Start of Excerpted data

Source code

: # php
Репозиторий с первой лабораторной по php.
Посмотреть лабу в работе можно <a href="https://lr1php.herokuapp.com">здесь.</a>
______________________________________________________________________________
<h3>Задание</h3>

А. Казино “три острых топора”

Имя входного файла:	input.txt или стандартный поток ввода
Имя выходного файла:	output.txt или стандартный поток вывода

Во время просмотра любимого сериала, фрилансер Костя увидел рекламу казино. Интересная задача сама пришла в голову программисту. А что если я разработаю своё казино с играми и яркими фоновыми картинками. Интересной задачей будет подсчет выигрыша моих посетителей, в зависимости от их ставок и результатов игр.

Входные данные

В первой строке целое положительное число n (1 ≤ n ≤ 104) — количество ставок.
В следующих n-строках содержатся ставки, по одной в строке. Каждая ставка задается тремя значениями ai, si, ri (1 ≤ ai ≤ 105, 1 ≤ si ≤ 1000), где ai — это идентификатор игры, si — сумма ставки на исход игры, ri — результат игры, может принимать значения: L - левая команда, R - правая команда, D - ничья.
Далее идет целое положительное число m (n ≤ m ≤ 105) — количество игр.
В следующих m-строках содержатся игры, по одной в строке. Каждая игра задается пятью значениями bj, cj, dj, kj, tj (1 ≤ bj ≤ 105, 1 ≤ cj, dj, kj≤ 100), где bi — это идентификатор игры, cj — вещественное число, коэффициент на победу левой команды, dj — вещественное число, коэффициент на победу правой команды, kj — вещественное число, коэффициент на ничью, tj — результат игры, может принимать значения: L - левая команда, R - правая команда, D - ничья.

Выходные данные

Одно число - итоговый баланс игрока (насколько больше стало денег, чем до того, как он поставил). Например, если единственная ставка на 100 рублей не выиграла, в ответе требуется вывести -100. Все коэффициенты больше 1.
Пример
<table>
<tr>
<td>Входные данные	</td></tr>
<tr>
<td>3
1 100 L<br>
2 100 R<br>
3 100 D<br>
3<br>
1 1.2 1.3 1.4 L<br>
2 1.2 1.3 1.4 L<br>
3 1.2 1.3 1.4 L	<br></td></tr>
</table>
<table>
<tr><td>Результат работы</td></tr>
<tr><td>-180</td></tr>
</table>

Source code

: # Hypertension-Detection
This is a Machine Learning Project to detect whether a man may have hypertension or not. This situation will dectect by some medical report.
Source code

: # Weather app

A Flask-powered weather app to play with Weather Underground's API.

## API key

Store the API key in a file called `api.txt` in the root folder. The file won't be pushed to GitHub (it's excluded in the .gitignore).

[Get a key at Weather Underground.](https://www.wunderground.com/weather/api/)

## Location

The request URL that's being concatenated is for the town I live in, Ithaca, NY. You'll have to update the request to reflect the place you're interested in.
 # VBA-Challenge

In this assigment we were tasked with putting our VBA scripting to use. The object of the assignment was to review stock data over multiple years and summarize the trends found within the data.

End of Excerpted data

Required action: Exactly as written, give the records again.

Reply to the task:
Source code

: # php
Репозиторий с первой лабораторной по php.
Посмотреть лабу в работе можно <a href="https://lr1php.herokuapp.com">здесь.</a>
______________________________________________________________________________
<h3>Задание</h3>

А. Казино “три острых топора”

Имя входного файла:	input.txt или стандартный поток ввода
Имя выходного файла:	output.txt или стандартный поток вывода

Во время просмотра любимого сериала, фрилансер Костя увидел рекламу казино. Интересная задача сама пришла в голову программисту. А что если я разработаю своё казино с играми и яркими фоновыми картинками. Интересной задачей будет подсчет выигрыша моих посетителей, в зависимости от их ставок и результатов игр.

Входные данные

В первой строке целое положительное число n (1 ≤ n ≤ 104) — количество ставок.
В следующих n-строках содержатся ставки, по одной в строке. Каждая ставка задается тремя значениями ai, si, ri (1 ≤ ai ≤ 105, 1 ≤ si ≤ 1000), где ai — это идентификатор игры, si — сумма ставки на исход игры, ri — результат игры, может принимать значения: L - левая команда, R - правая команда, D - ничья.
Далее идет целое положительное число m (n ≤ m ≤ 105) — количество игр.
В следующих m-строках содержатся игры, по одной в строке. Каждая игра задается пятью значениями bj, cj, dj, kj, tj (1 ≤ bj ≤ 105, 1 ≤ cj, dj, kj≤ 100), где bi — это идентификатор игры, cj — вещественное число, коэффициент на победу левой команды, dj — вещественное число, коэффициент на победу правой команды, kj — вещественное число, коэффициент на ничью, tj — результат игры, может принимать значения: L - левая команда, R - правая команда, D - ничья.

Выходные данные

Одно число - итоговый баланс игрока (насколько больше стало денег, чем до того, как он поставил). Например, если единственная ставка на 100 рублей не выиграла, в ответе требуется вывести -100. Все коэффициенты больше 1.
Пример
<table>
<tr>
<td>Входные данные	</td></tr>
<tr>
<td>3
1 100 L<br>
2 100 R<br>
3 100 D<br>
3<br>
1 1.2 1.3 1.4 L<br>
2 1.2 1.3 1.4 L<br>
3 1.2 1.3 1.4 L	<br></td></tr>
</table>
<table>
<tr><td>Результат работы</td></tr>
<tr><td>-180</td></tr>
</table>

Source code

: # Hypertension-Detection
This is a Machine Learning Project to detect whether a man may have hypertension or not. This situation will dectect by some medical report.
Source code

: # Weather app

A Flask-powered weather app to play with Weather Underground's API.

## API key

Store the API key in a file called `api.txt` in the root folder. The file won't be pushed to GitHub (it's excluded in the .gitignore).

[Get a key at Weather Underground.](https://www.wunderground.com/weather/api/)

## Location

The request URL that's being concatenated is for the town I live in, Ithaca, NY. You'll have to update the request to reflect the place you're interested in.
 # VBA-Challenge

In this assigment we were tasked with putting our VBA scripting to use. The object of the assignment was to review stock data over multiple years and summarize the trends found within the data.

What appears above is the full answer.